Just Say What You Want: Only-prompting Self-rewarding Online Preference Optimization
Xu, Ruijie, Liu, Zhihan, Liu, Yongfei, Yan, Shipeng, Wang, Zhaoran, Zhang, Zhi, He, Xuming
–arXiv.org Artificial Intelligence
We address the challenge of online Reinforcement Learning from Human Feedback (RLHF) with a focus on self-rewarding alignment methods. In online RLHF, obtaining feedback requires interaction with the environment, which can be costly when using additional reward models or the GPT-4 API. Current self-rewarding approaches rely heavily on the discriminator's judgment capabilities, which are effective for large-scale models but challenging to transfer to smaller ones. To address these limitations, we propose a novel, only-prompting self-rewarding online algorithm that generates preference datasets without relying on judgment capabilities. Additionally, we employ fine-grained arithmetic control over the optimality gap between positive and negative examples, generating more hard negatives in the later stages of training to help the model better capture subtle human preferences.
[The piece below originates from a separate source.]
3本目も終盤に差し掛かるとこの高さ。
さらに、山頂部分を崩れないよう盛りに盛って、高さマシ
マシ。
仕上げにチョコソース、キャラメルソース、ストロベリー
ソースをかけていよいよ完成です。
Finally, we conduct extensive experiments on two base models, Mistral-7B and Mistral-Instruct-7B, which significantly bootstrap the performance of the reference model, achieving 34.5% in the Length-controlled Win Rates of AlpacaEval 2.0. Reinforcement Learning from Human Feedback (RLHF) is a prevalent technique for Large Language Model (LLM) alignment, ensuring models adhere to human preferences, produce useful and truthful responses, and prevent harmful ones (Stiennon et al., 2020; Ouyang et al., 2022; Christiano et al., 2017). Current RLHF methods are classified into online and offline approaches (Rafailov et al., 2024; Xiong et al., 2024; Meng et al., 2024).